可压缩Kelvin-Helmholtz不稳定性低耗散锐界面方法直接模拟

采用低耗散WENO(weighted essential non-oscillatory)格式及锐界面方法模拟可压缩Kelvin-Helmholtz不稳定性问题.由于物质界面被描述成一种接触间断, 该方法可精确求解切向速度间断.基于优化模板对原始光滑指标进行正规化后, 得到一种低耗散WENO格式.修正后的方法显著降低了普通流动区域的过衰减问题, 保持了良好的激波捕捉性能, 并可获得与混合格式相当的求解精度.不同于以往求解单一流体或易混界面时, 通过初始设定有限宽度的剪切层或快速数值耗散以抑制高波数模态, 该方法允许高波数扰动的发展.计算结果表明, 高波数扰动展现出与以往理想Kelvin-Helmholtz不稳定性问题数值模拟或线化理论结果不同的特征, 但与有限厚度的剪切层结果相符. 

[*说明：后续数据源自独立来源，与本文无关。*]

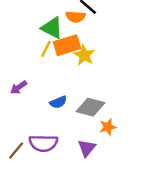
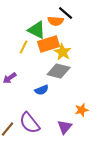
yellow line: (46, 49) -> (24, 47), moved
gray diamond: (90, 107) -> (59, 71), moved
purple semicircle: (43, 143) -> (30, 123), turned 50

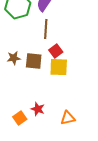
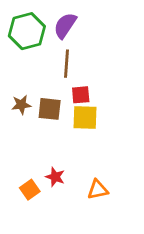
red square: (56, 51) -> (81, 95), turned 32

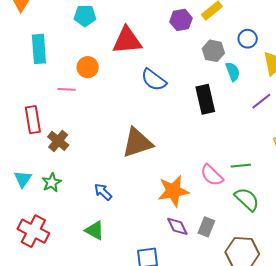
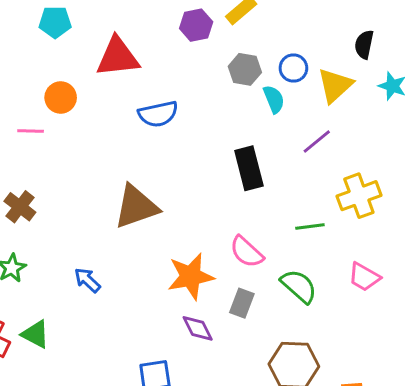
blue circle: (248, 39) -> (293, 68), moved
blue semicircle: (154, 80) -> (158, 114), turned -48
black rectangle: (205, 99) -> (249, 168), moved
green line: (241, 166) -> (310, 226), moved
gray rectangle: (206, 227) -> (242, 303), moved
green triangle: (95, 230) -> (35, 334), moved

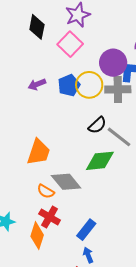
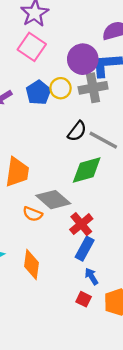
yellow circle: (89, 85) -> (61, 88), size x0.7
red cross: (50, 217) -> (81, 224), moved, turned 30

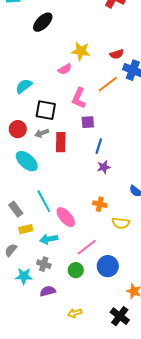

Direct Simulation of the Compressible Kelvin-Helmholtz Instability with a Low-Dissipation Sharp-Interface Method

A sharp-interface method combined with a low-dissipation weighted essential non-oscillatory (WENO) scheme was introduced to simulate the compressible Kelvin-Helmholtz instability. As the material interface was described as a contact discontinuity, this method resolved the exact tangential velocity discontinuity. By normalizing the original smoothness indicators with that of the optimal stencil, a modified WENO method with low dissipation was developed. While still keeping good shock-capturing properties, the modified method decreases the over damping in moderate flow field considerably, and is able to achieve comparable accuracy as that of hybrid methods. Different from previous simulations with single fluid or miscible interface methods, which suppress the high-wave-number modes by initially prescribed finite-width shear layer or fast numerical dissipation, this method allows the development of high-wave-number perturbation. However, the simulations still suggest that the high-wave-number perturbation show different behavior from previous simulations and linear theory on ideal Kelvin-Helmholtz instability but resemble those on shear layer with finite thickness.